THE PROBLEM
Copy out the records below word for word, leaving out the pictures.
#### DATA FOR ANALYSIS
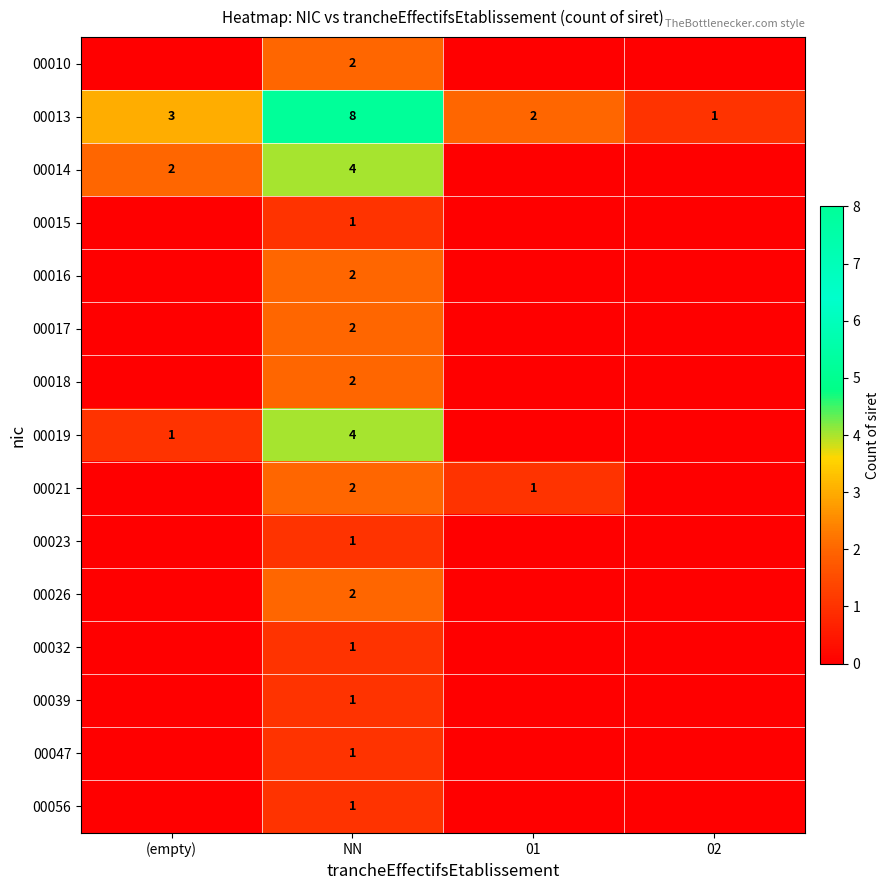

What is the difference between the highest and lowest values at NN?

7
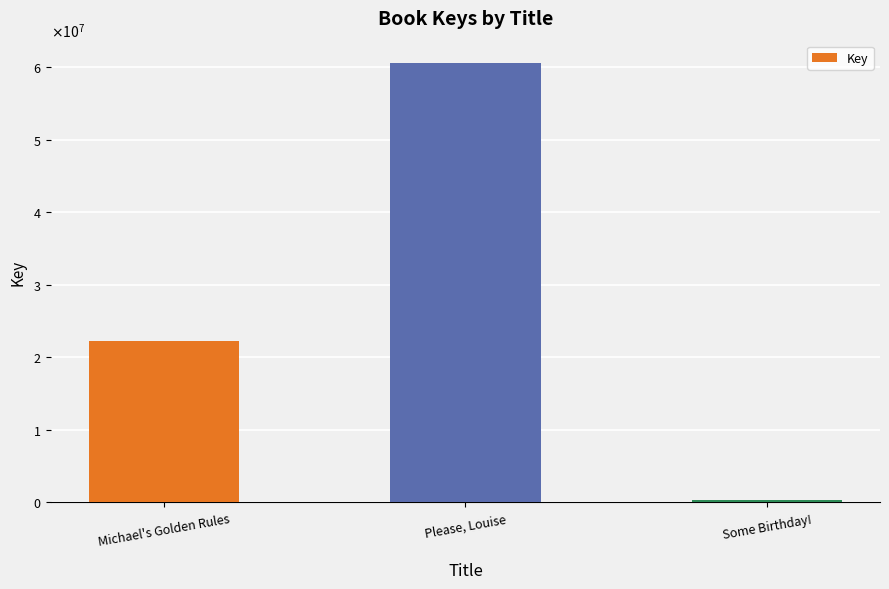

List the labels in order of value, largest first.

Please, Louise, Michael's Golden Rules, Some Birthday!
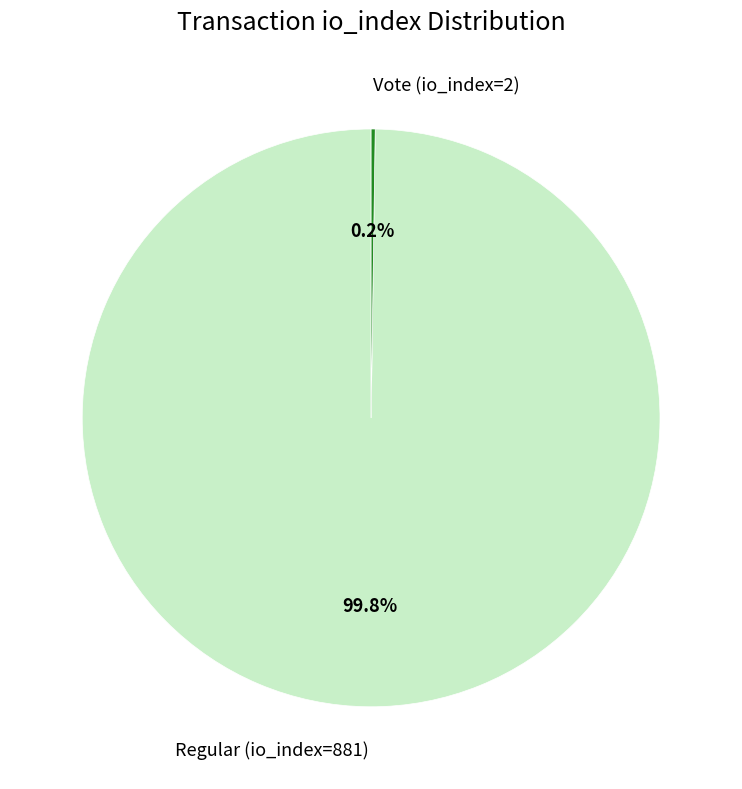

What percentage is NOT represented by Regular (io_index=881)?

0.2%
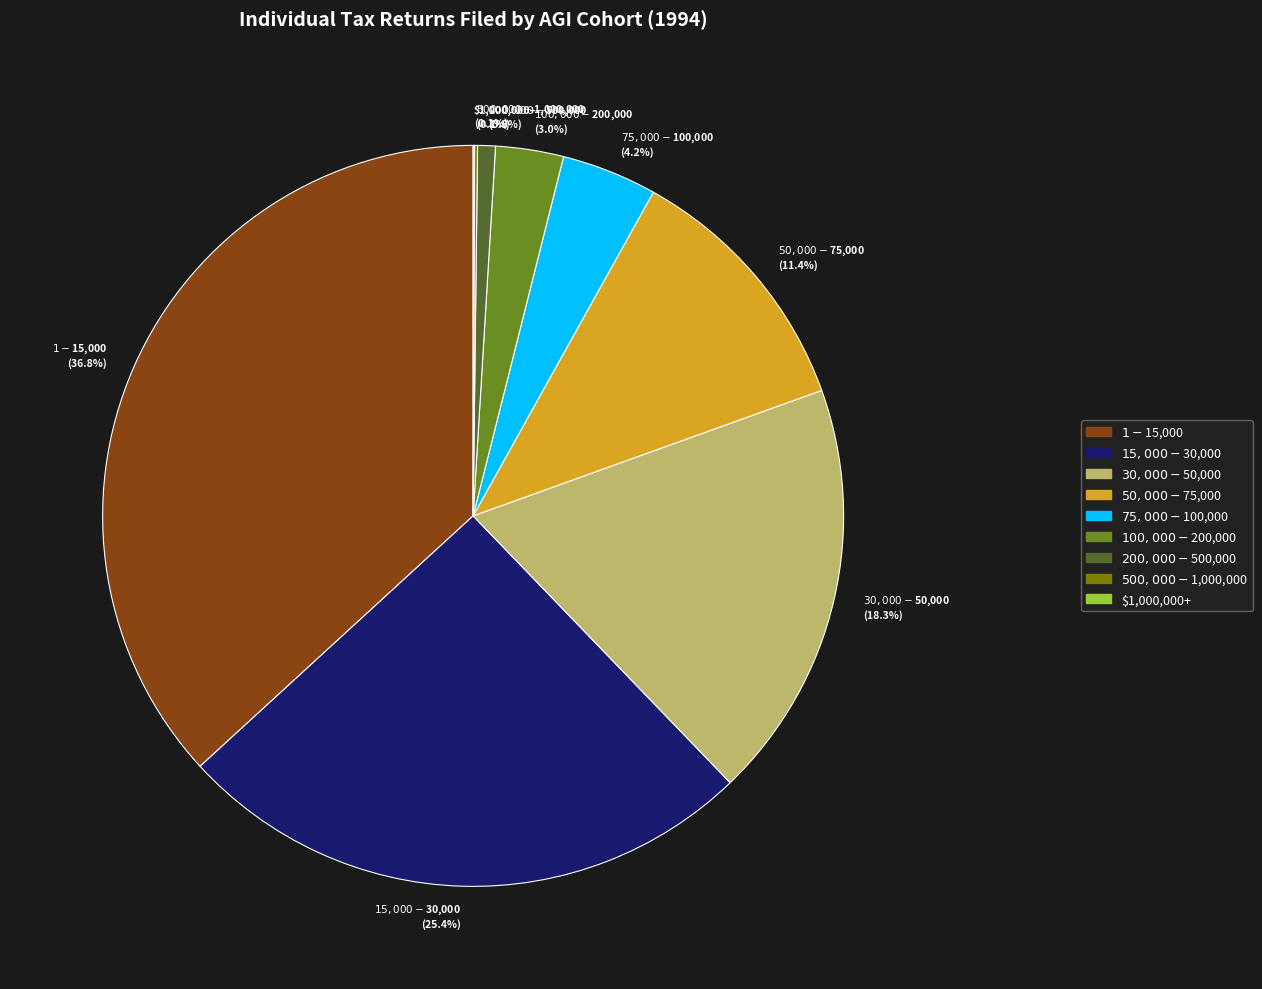

Does any single category account for the majority?

No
########
OUTPUT
What is the difference between the highest and lowest values at NN?

7

List the labels in order of value, largest first.

Please, Louise, Michael's Golden Rules, Some Birthday!

What percentage is NOT represented by Regular (io_index=881)?

0.2%

Does any single category account for the majority?

No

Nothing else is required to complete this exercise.